We are at the beginning of a major information technology trend to develop increasingly complex 3-D virtual worlds and immersive virtual realities, and to expand the Web from 2-D to 3-D. In the 3-D Web broadly construed, users can interact, collaborate, and conduct transactions in different virtual worlds accessible through a Web browser or some other interface. While the 2-D Web experience has remained somewhat private, the 3-D virtual world experience is inherently community oriented. Beginnings of this major trend are seen of course in computer games and sharable simulated virtual worlds, such as Second Life. The 3-D Web is poised to profoundly change how we interact, socialize, conduct business, and play. And more importantly how we teach and learn, and how researchers, teachers, and students can meet and collaborate. The Universal Campus is an open 3-D virtual world infrastructure, created to begin exploring and exploiting the new avenues and opportunities that 3-D virtual worlds create in both education and research.

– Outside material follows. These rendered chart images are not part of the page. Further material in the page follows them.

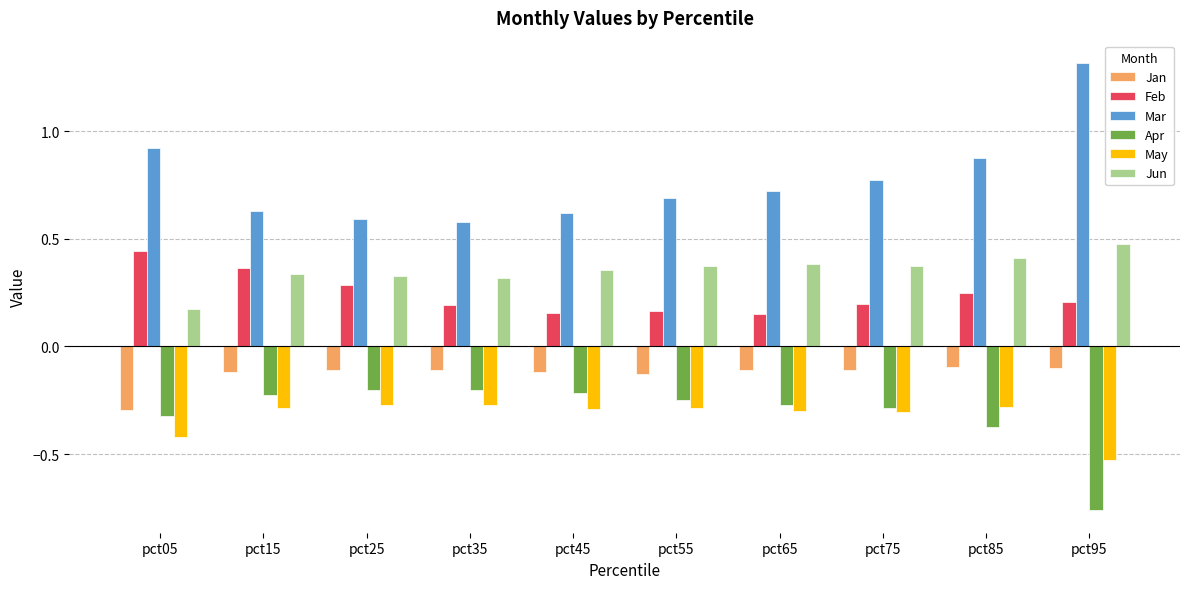

Is it true that Feb equals 0.2 at pct25?

False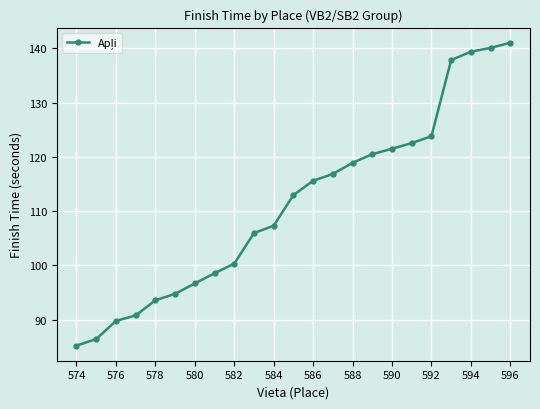

What is the value of the 23rd point from the left?

141.1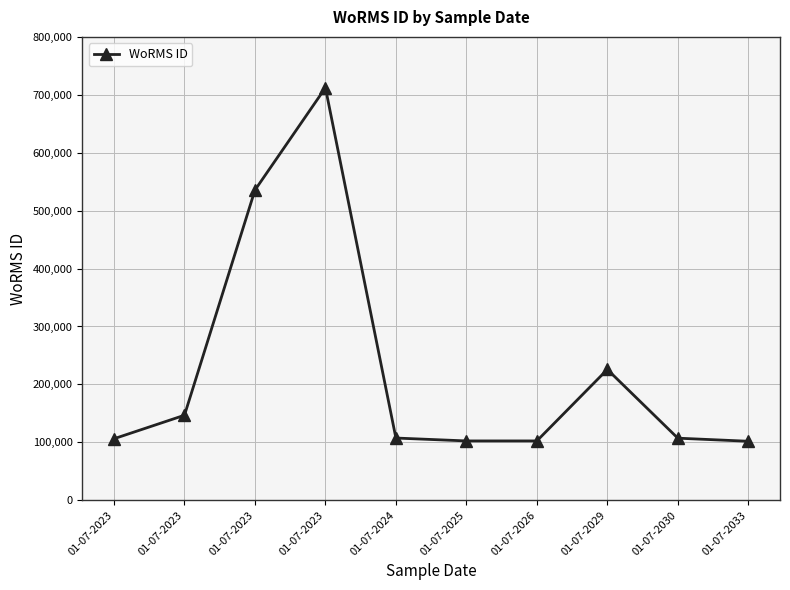

Does the chart have visible grid lines?

Yes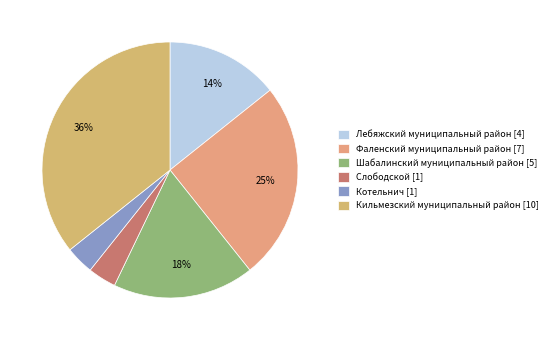

Which category has the smallest portion of the pie?

Слободской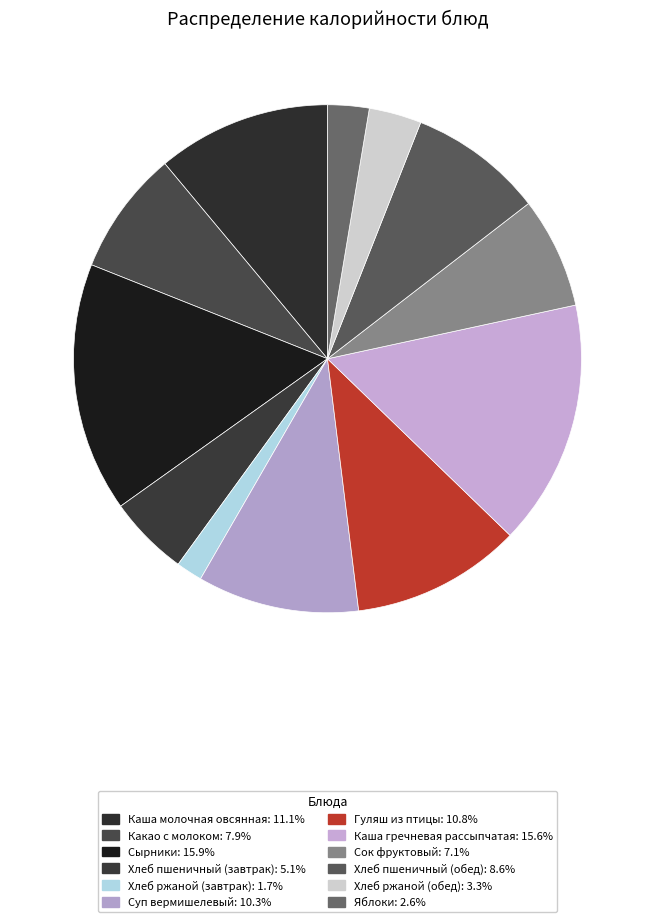

Rank the categories by value from lowest to highest.

Хлеб ржаной (завтрак), Яблоки, Хлеб ржаной (обед), Хлеб пшеничный (завтрак), Сок фруктовый, Какао с молоком, Хлеб пшеничный (обед), Суп вермишелевый, Гуляш из птицы, Каша молочная овсянная, Каша гречневая рассыпчатая, Сырники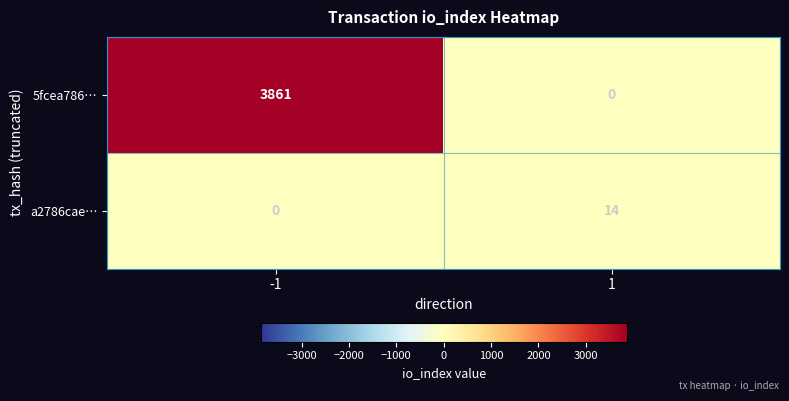

Which series has the largest range (max minus min)?

5fcea786…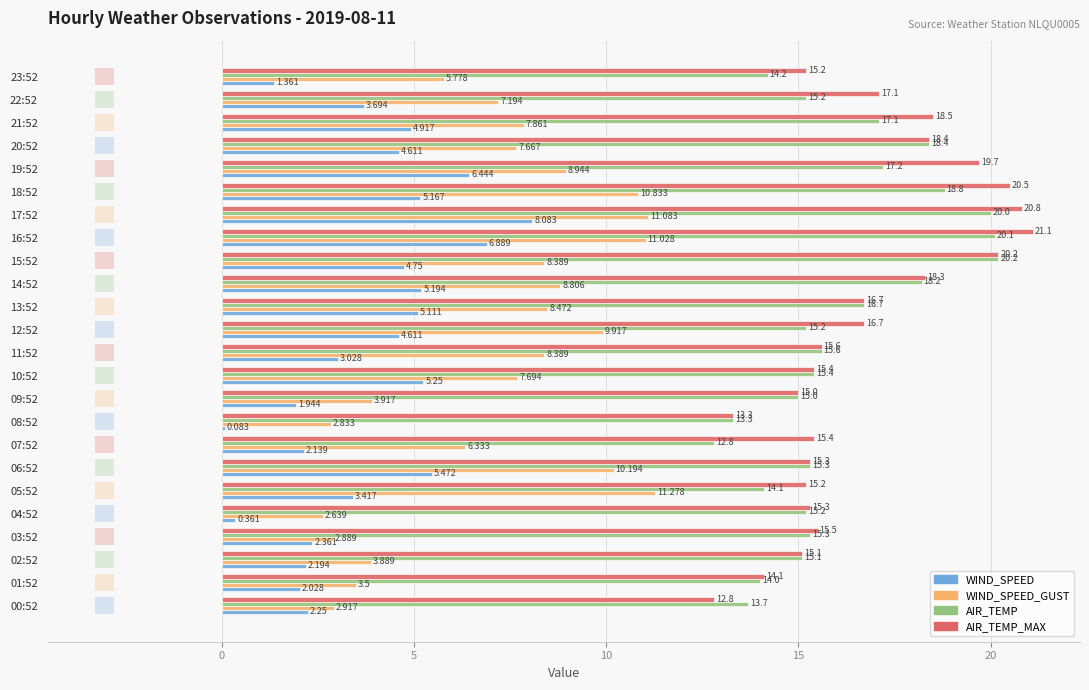

Reading right to left, list all the values displayed in this chart.

WIND_SPEED: 1.4	3.7	4.9	4.6	6.4	5.2	8.1	6.9	4.8	5.2	5.1	4.6	3.0	5.2	1.9	0.1	2.1	5.5	3.4	0.4	2.4	2.2	2.0	2.2
WIND_SPEED_GUST: 5.8	7.2	7.9	7.7	8.9	10.8	11.1	11.0	8.4	8.8	8.5	9.9	8.4	7.7	3.9	2.8	6.3	10.2	11.3	2.6	2.9	3.9	3.5	2.9
AIR_TEMP: 14.2	15.2	17.1	18.4	17.2	18.8	20.0	20.1	20.2	18.2	16.7	15.2	15.6	15.4	15.0	13.3	12.8	15.3	14.1	15.2	15.3	15.1	14.0	13.7
AIR_TEMP_MAX: 15.2	17.1	18.5	18.4	19.7	20.5	20.8	21.1	20.2	18.3	16.7	16.7	15.6	15.4	15.0	13.3	15.4	15.3	15.2	15.3	15.5	15.1	14.1	12.8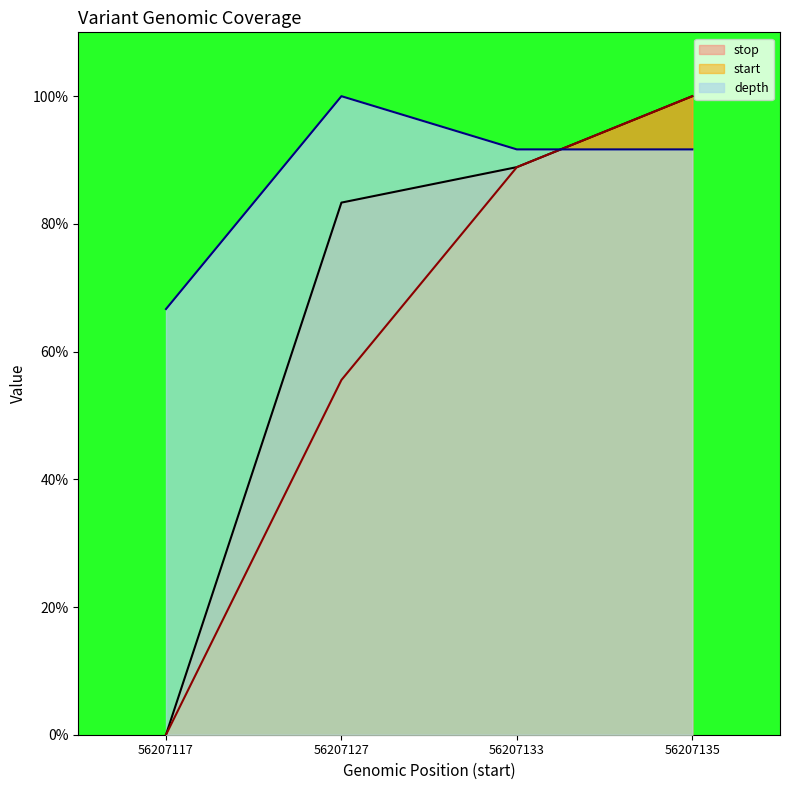

True or false: stop has a value of 100.0 at 56207135.

True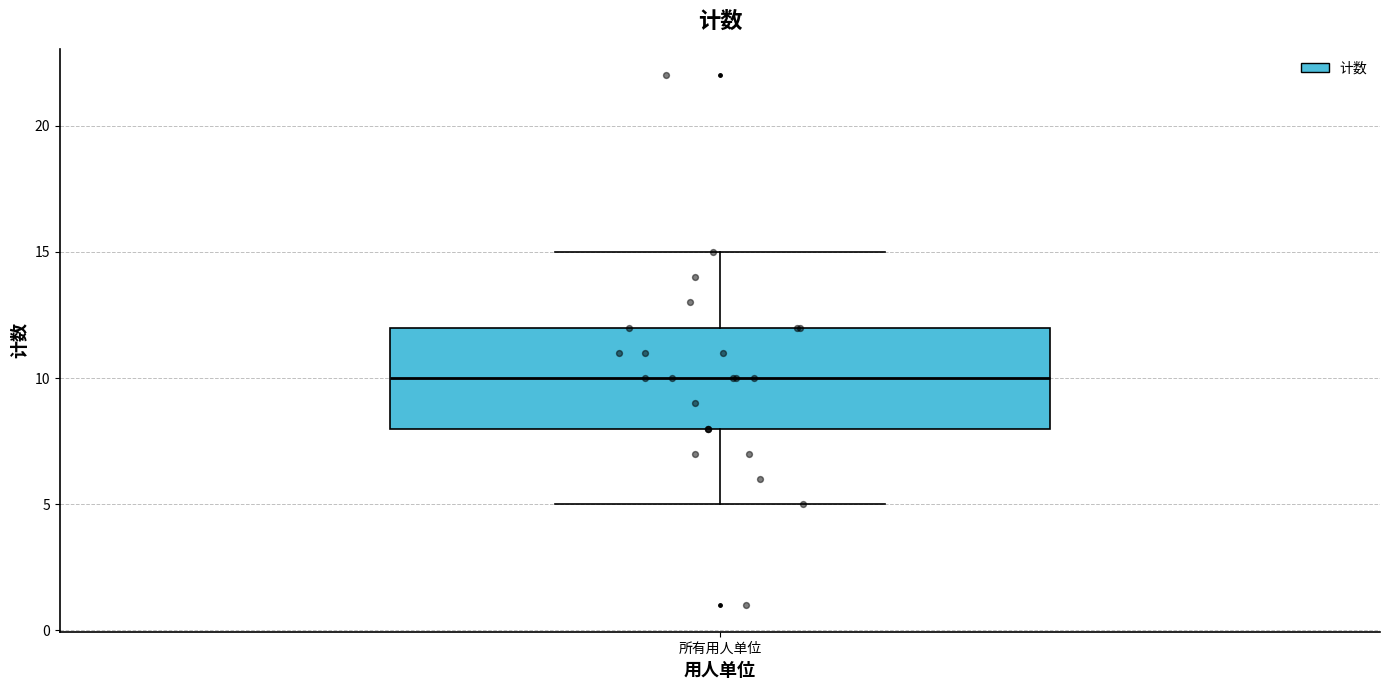

Transcribe this box plot: give where the median line is, the range the box spans, and where the two whiskers end, as read against the y-axis. The values are not printed on the chart, so give them approximately, as read against the axis.

median 10, box 8 to 12, whiskers 5 to 15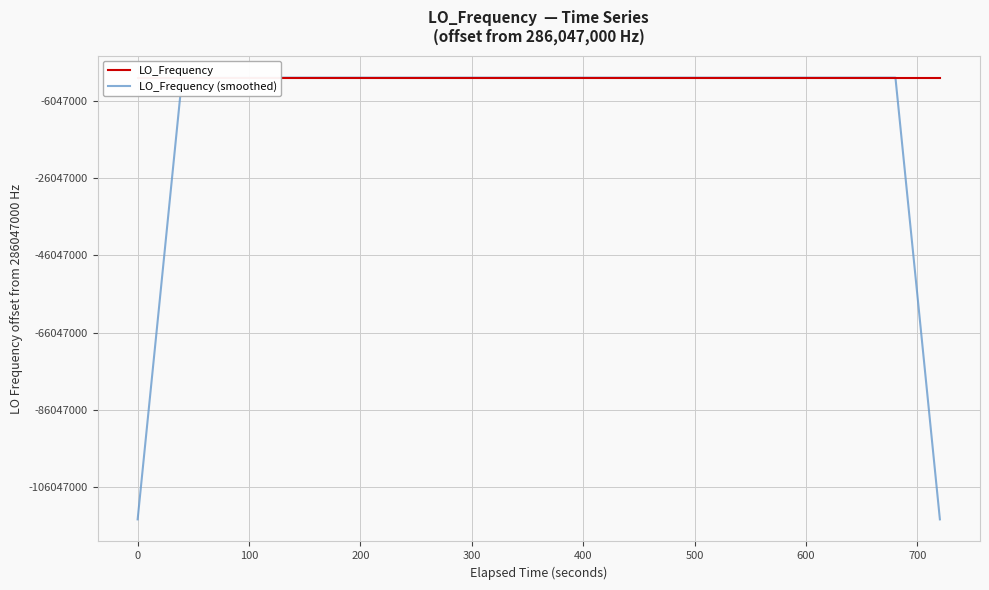

What are all the series names shown in the legend?

LO_Frequency, LO_Frequency (smoothed)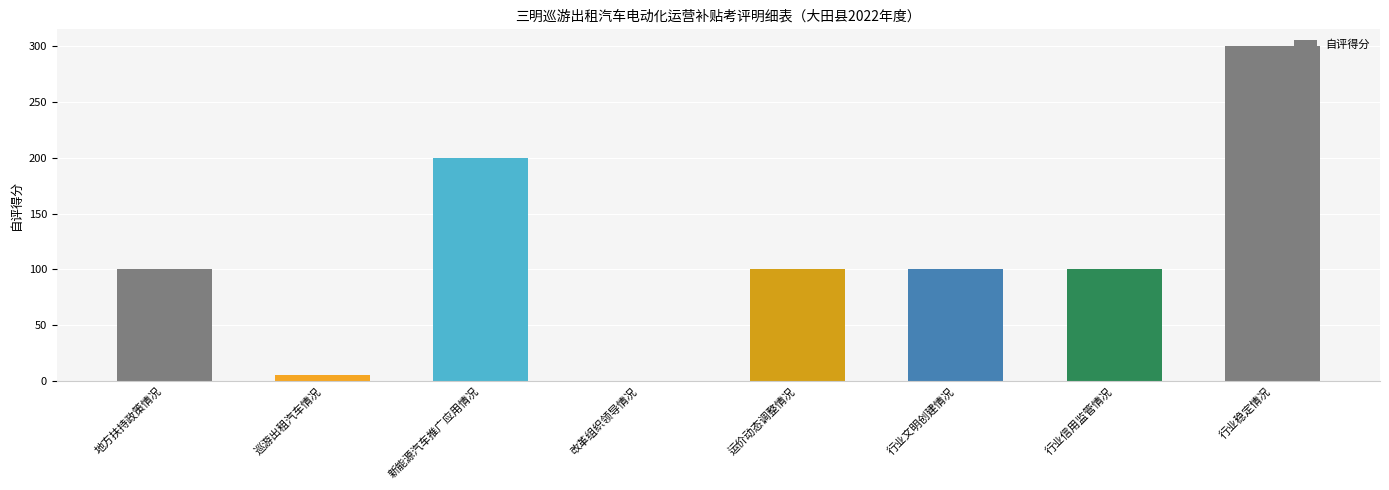

What is the maximum value shown in the chart?

300.0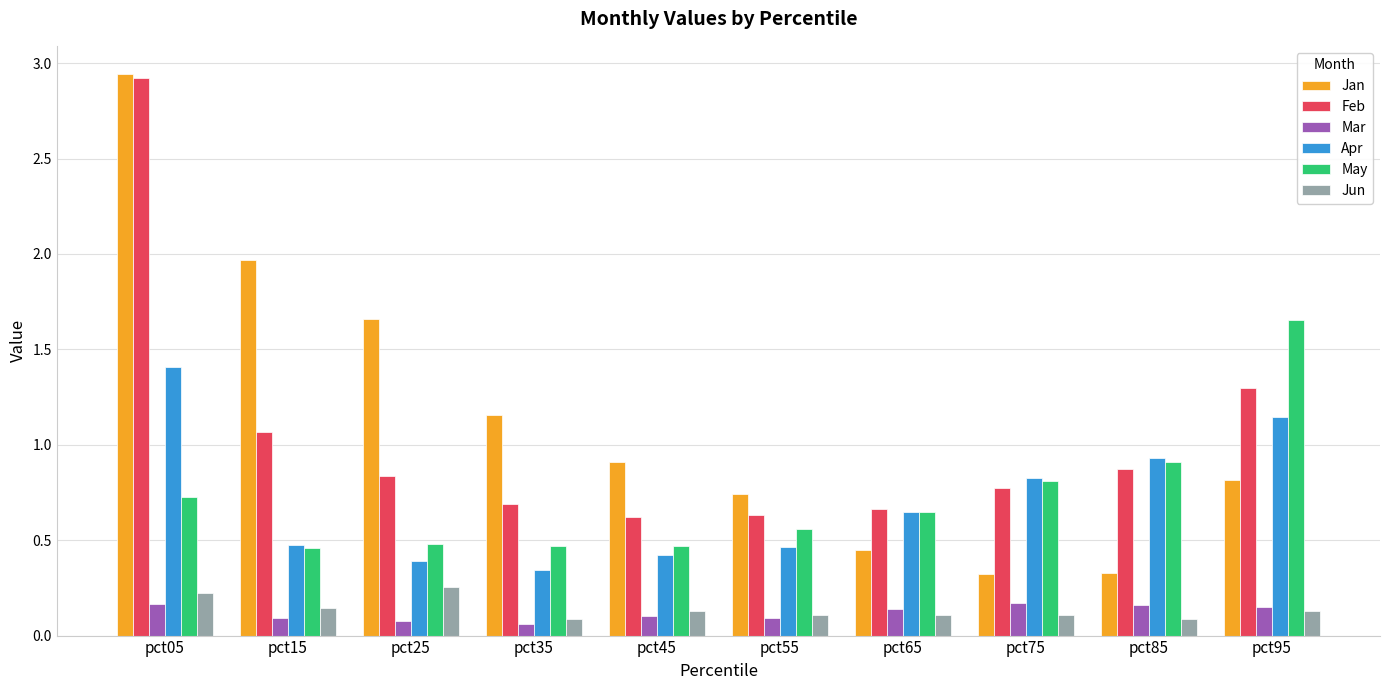

Is the value of May at pct35 greater than the value of Jan at pct85?

Yes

3-D virtual worlds deployed over the Internet are not meant to replace existing modes of communication, such as face-to-face meetings, videoconferencing, or the 2-D Web, but to complement them by bringing in new modes of communication, combined with unprecedented flexibility in both space and time and a unique ability for global reach. Consider for instance, organizing a scientific meeting in a simulated environment, and the main tradeoffs with respect to a real-life meeting.
On the negative side, one may suggest the quality of virtual meetings between avatars is not as compelling as face-to-face meetings between real people in the real world.